Job: Set down verbatim the part of the items that opens with their first line and closes with the line containing "EUD10, den erhvervsrettede". Include both of those lines.

The data:

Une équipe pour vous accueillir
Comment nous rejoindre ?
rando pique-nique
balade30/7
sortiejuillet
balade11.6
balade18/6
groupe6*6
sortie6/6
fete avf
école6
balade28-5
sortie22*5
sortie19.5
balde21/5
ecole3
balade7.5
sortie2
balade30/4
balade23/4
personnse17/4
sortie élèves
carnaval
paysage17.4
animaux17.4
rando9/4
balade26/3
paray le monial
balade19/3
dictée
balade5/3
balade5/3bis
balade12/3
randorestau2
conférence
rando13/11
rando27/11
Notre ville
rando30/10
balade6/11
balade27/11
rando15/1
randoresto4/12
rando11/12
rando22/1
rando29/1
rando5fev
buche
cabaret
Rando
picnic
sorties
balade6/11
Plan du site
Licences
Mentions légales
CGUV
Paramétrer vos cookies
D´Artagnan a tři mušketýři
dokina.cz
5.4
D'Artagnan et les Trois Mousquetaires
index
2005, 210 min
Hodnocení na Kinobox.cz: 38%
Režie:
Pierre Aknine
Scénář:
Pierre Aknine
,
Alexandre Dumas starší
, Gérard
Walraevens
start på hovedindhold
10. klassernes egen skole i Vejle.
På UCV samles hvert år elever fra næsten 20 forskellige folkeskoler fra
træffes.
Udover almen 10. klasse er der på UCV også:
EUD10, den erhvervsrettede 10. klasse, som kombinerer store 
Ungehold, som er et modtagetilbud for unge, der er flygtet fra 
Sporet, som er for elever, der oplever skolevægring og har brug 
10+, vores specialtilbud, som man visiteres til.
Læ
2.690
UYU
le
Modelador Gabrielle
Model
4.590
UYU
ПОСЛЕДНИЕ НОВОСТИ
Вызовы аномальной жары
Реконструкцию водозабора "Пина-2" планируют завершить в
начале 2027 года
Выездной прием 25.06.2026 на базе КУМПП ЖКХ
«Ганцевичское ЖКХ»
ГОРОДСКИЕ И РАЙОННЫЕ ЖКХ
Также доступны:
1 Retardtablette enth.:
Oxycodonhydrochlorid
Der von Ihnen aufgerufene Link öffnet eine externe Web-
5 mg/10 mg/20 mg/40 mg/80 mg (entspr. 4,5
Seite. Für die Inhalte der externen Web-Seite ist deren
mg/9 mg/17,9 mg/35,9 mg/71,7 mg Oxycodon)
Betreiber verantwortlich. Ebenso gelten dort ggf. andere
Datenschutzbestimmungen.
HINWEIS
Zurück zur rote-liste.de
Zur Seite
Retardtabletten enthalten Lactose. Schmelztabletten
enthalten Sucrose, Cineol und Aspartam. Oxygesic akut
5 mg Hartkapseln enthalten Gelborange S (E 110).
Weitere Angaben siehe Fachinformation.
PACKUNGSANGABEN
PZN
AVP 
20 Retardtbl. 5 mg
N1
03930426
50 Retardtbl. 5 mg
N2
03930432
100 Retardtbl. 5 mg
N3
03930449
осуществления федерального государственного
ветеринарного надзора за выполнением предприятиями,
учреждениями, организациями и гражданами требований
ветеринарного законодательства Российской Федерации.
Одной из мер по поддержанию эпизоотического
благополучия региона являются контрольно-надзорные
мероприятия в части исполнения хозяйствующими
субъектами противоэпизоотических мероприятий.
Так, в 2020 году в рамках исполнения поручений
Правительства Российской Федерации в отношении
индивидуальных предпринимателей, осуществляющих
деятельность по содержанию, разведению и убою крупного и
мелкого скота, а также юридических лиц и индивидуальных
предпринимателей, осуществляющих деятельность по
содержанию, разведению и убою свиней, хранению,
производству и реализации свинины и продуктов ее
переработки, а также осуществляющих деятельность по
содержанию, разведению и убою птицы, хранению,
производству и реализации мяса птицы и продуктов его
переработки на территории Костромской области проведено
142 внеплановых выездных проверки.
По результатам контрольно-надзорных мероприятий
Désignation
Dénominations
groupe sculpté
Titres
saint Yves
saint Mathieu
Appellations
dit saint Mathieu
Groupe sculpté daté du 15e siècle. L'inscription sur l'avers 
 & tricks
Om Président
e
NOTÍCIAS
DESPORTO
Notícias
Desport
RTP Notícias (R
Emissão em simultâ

Response box:
Une équipe pour vous accueillir
Comment nous rejoindre ?
rando pique-nique
balade30/7
sortiejuillet
balade11.6
balade18/6
groupe6*6
sortie6/6
fete avf
école6
balade28-5
sortie22*5
sortie19.5
balde21/5
ecole3
balade7.5
sortie2
balade30/4
balade23/4
personnse17/4
sortie élèves
carnaval
paysage17.4
animaux17.4
rando9/4
balade26/3
paray le monial
balade19/3
dictée
balade5/3
balade5/3bis
balade12/3
randorestau2
conférence
rando13/11
rando27/11
Notre ville
rando30/10
balade6/11
balade27/11
rando15/1
randoresto4/12
rando11/12
rando22/1
rando29/1
rando5fev
buche
cabaret
Rando
picnic
sorties
balade6/11
Plan du site
Licences
Mentions légales
CGUV
Paramétrer vos cookies
D´Artagnan a tři mušketýři
dokina.cz
5.4
D'Artagnan et les Trois Mousquetaires
index
2005, 210 min
Hodnocení na Kinobox.cz: 38%
Režie:
Pierre Aknine
Scénář:
Pierre Aknine
,
Alexandre Dumas starší
, Gérard
Walraevens
start på hovedindhold
10. klassernes egen skole i Vejle.
På UCV samles hvert år elever fra næsten 20 forskellige folkeskoler fra
træffes.
Udover almen 10. klasse er der på UCV også:
EUD10, den erhvervsrettede 10. klasse, som kombinerer store 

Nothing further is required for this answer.